101 specialist doctors from Cuba will travel to Kenya as part of a medical exchange programme between the two Countries.
This after Health Cabinet Secretary Mutahi Kagwe signed a new cooperation agreement with Cuban Minister of Public Health Dr. Jose Angel Portal Miranda.
The CS is on a three-week visit to Cuba to pick lessons from Cuba on the Country’s world class primary health care delivery model, and its highly successful programme to combat malaria as he seeks to improve Kenya’s primary healthcare.
Speaking in Havana, Cuba, the two counterparts appreciated the good working relationship between the two countries since 2001, especially in the Health Sector.
CS Kagwe lauded the Government of Cuba for its efforts in supporting Kenya’s Health Sector through the Brigades and exchange programmes.
He said the contribution of Cuban doctors has been evident during the current COVID-19 pandemic saying they have been a critical pillar in the fight against the pandemic.
“There are many opportunities in Cuba that remain untapped, especially in the area of pharmaceutical, biotechnology, and vaccines. We look forward to a more robust collaboration,” He said.
CS Kagwe stressed that the Government of Kenya takes the security of Cuban doctors seriously, saying President Uhuru Kenyatta remains committed to the safe return of doctors Assel Herrera and Landy Rodriguez who were abducted by suspected al shabaab militants two years ago.
The Cuban visit comes at a time when the government is looking to improve and strengthen Kenya’s primary healthcare system as a catalyst to achieving universal healthcare.
The Ministry of Health has been working towards the provision of affordable health care to all by strengthening health systems particularly public health facilities. At the core of these efforts is to refocus Kenya’s healthcare from a curative to preventive approach where financial and human resources are directed at primary health care.

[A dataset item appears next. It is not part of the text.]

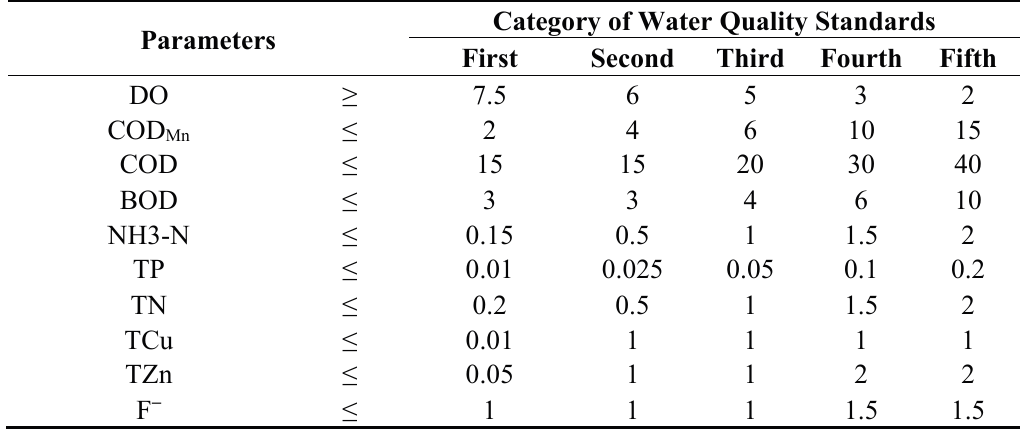
Table A1. Environmental guideline of national quality standards for surface waters, China (GB3838-2002) (units: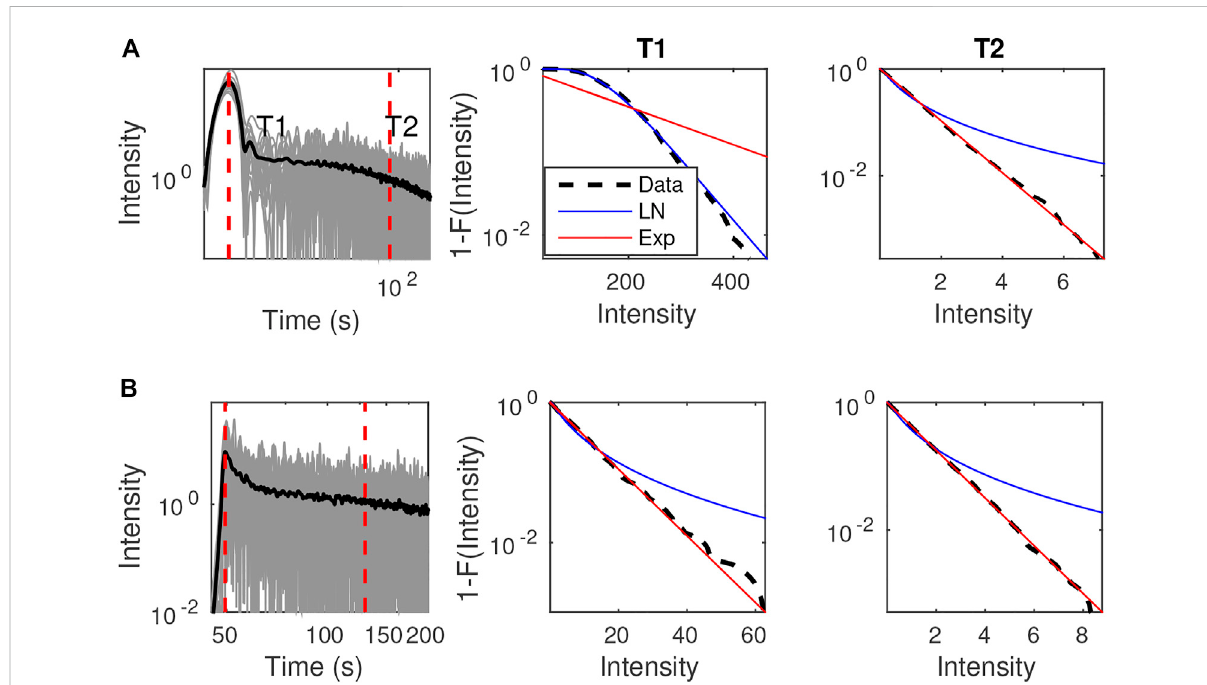
FIGURE 10 Distribution of intensities at distances (A) 5 km and (B) 150 km from the source for the case ] = 0.5, ε = 5% in the [1 , 2] Hz frequency band (Left) Ensemble of 180 realizations of SEM intensities (grey lines) and their mean value (black line); (Center and Right): Complement of the CDFs of intensities around lapse times T1 and T2 corresponding to the ballistic peak and the late coda (as indicated by the dashed red lines in the left panels). The solid blue and red lines show the fi tted Log-normal and exponential CDF. The black dashed line represents the empirical complementary CDF from SEM simulations.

In March 2018, as part of this mission, the government began implementing a health agreement signed with Cuba in 2017, an exchange programme which involved bringing into the country several Cuban doctors to help fill gaps in County hospitals.

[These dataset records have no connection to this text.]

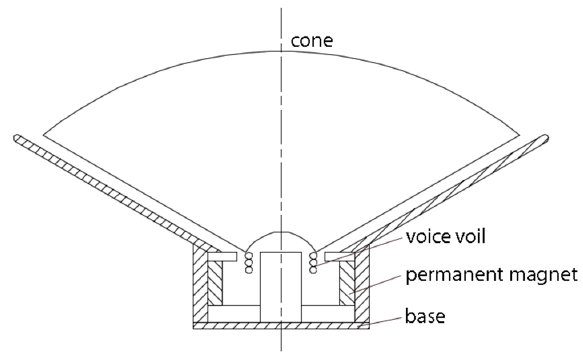
Figure 3. Drawing with the cone speaker’s main parts.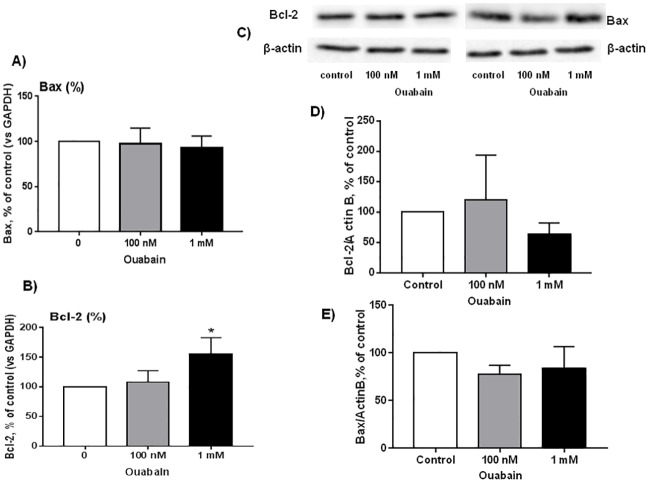
Effect of ouabain on content Bcl-2 and Bax mRNAs (A,B) and protein (C-E) in rat cerebellum granule cells.Cerebellum granule cells were incubated in the absence or presence 100 nM and 1 mM ouabain for 3 h. Bcl-2/GAPDH (A) and Bax/GAPDH (B) ratios in the absence of ouabain were taken as 100%. Representative Western blot (C) and Bcl-2/Actin B (D) and Bax/Actin B (E) ratio. Bcl-2/Actin B and Bax/Actin B ratios in the absence of ouabain were taken as 100%. Means ± SD for 4 independent experiments are shown. *—p<0.05.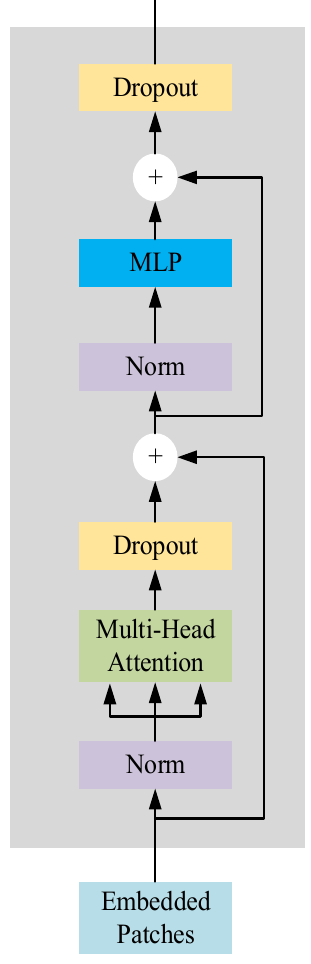
Figure 4. Vision transformer encoder module.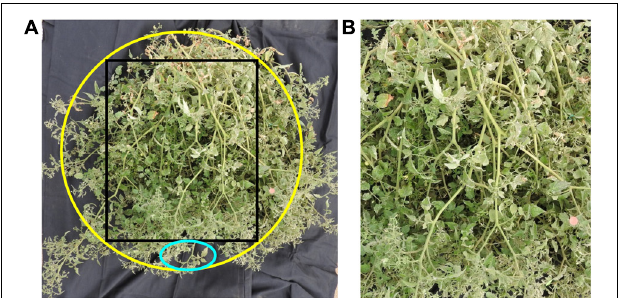
FIGURE 2 | (A) Tomato plant with black material as background. The yellow ellipse shows the approximate perimeter of the plant, while the black square shows the part of the photo analyzed in (B) . The cyan ellipse shows how areas with no plant material were excluded to correspond with the UAV-based plant delineation results. In this particular example, the studied plant had a PPC of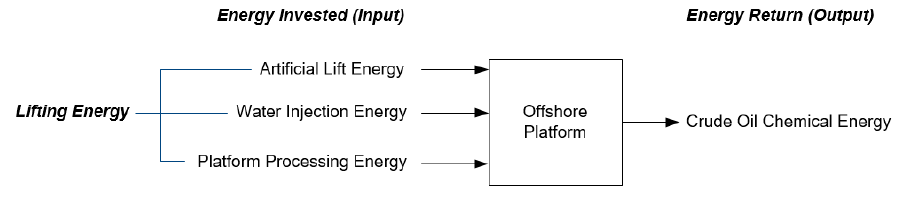
Figure 1. Overall lifting energy balance.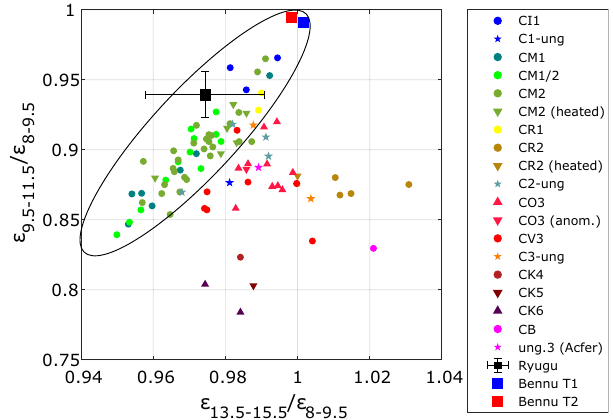
Fig. 4 Comparison of emissivity ratios derived from MARA data to emissivity ratios of chondrite thin sections and Bennu. Emissivity spectra of the meteorite samples are derived from inverted re fl ectance spectra of thin sections of carbonaceous chondrites. Black square with error bars shows the ratio of the estimated emissivity of Ryugu in the 8 – 9.5 µ m, 9.5 – 11.5 µ m, and the 13.5 – 15.5 µ m bands with error bars indicating the 25th and 75th percentile of the estimated band ratios. Inverted re fl ectance spectra of thin sections of various carbonaceous chondrites 44 and Bennu ’ s emissivity spectra, where T1 and T2 different spectral types of the surface 44 , are averaged within the MARA channels and weighted by the MARA instrument functions. The aqueously altered CM, CI, CR1 chondrites, Bennu and Ryugu form a common trend, from which the CV, CO, CR2, CB, and CK deviate systematically. Chondrites that were subjected to heating (downwards pointing triangles) do no vary signi fi cantly from the unheated chondrites of the same type. The ellipse is shown to guide the eye. Source data are provided as a Source Data fi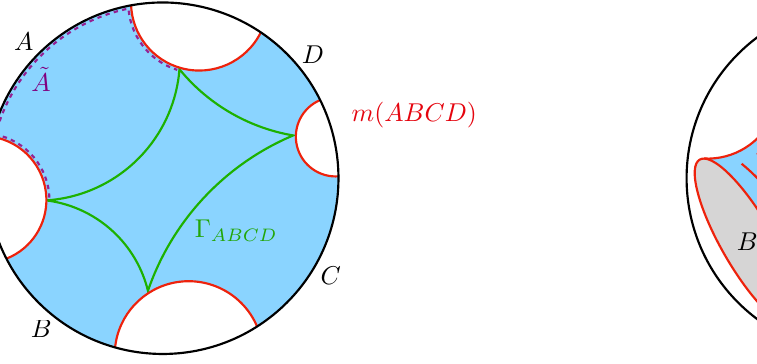
Figure 1 . The Cauchy surface Σ with entanglement wedge (blue) bounded by the given RT surface (red) and containing the multipartite entanglement wedge cross section (green) for: [Left] n = 4 boundary regions and d = 2 , with the part of the partition of ∂W ABCD that contains A , denoted ˜ A , additionally shown in dashed purple. [Right] n = 3 boundary regions A , B , and C in a CFT of spacetime dimension d = 3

Just recently, 90 Kenyan doctors arrived back into the Country from Cuba after receiving specialised training as part of the exchange programme. These doctors are being absorbed into county hospitals to help boost health delivery capacity at that level.
Additional Cuban health professionals have arrived in the country to help in mapping out key mosquito breeding sites across the country as part of measures to control the disease. This will be implemented through a two-year project on the use of biological methods for the control of mosquito vectors.

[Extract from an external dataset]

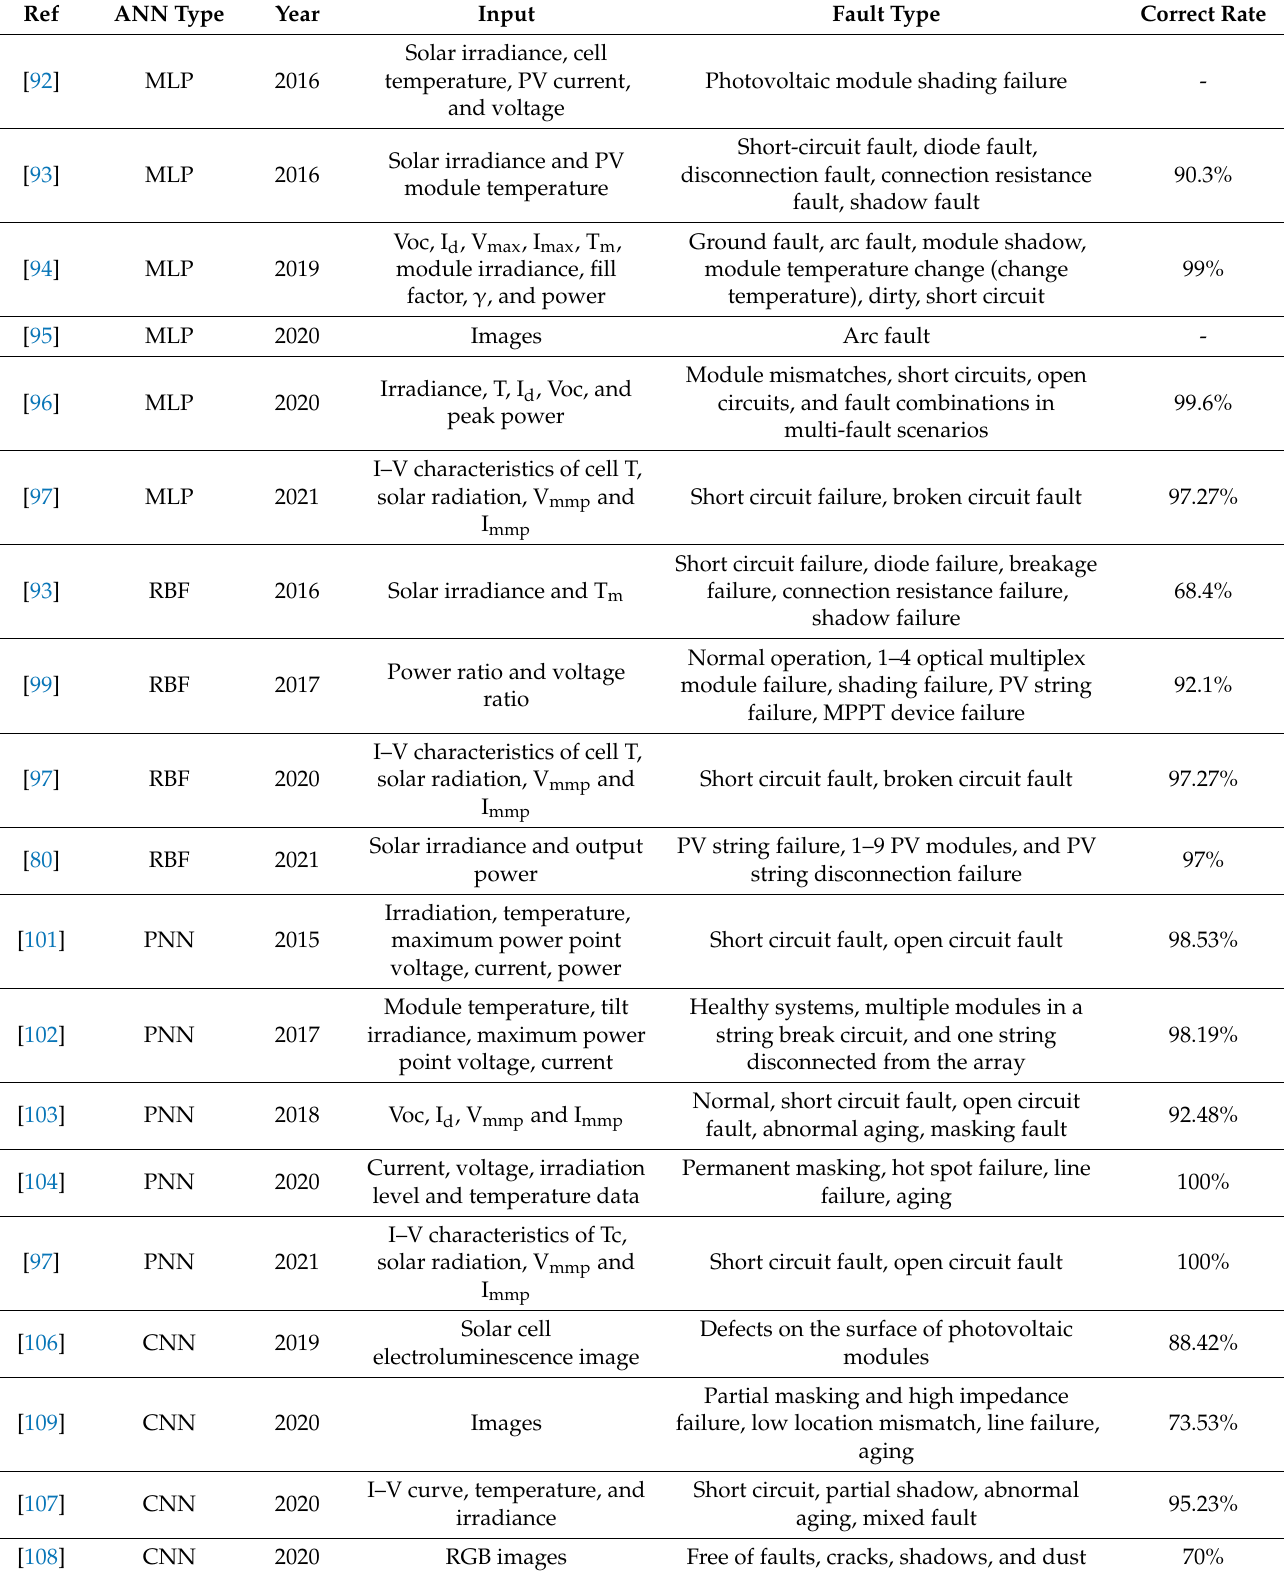
Table 1. Summary of application of ANNs to PV system fault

For the first time, the country is initiating a programme to end Malaria. A target of Ksh 24 billion has been set towards this objective. Kenya is one of four countries where clinical trials of a Malaria vaccine have been going on.
As a result, significant reductions in infections and deaths have been achieved in several Malaria-endemic regions. The country is on course to manufacture its own insecticide treated nets and anti-Malarial drugs.
The visit to Cuba by the CS therefore aims to consolidate knowledge, expertise, and actions that are already underway to achieve an effective primary health system in Kenya.
The country stands to learn from Cuba’s effective primary health care model which has been tried and tested for many years.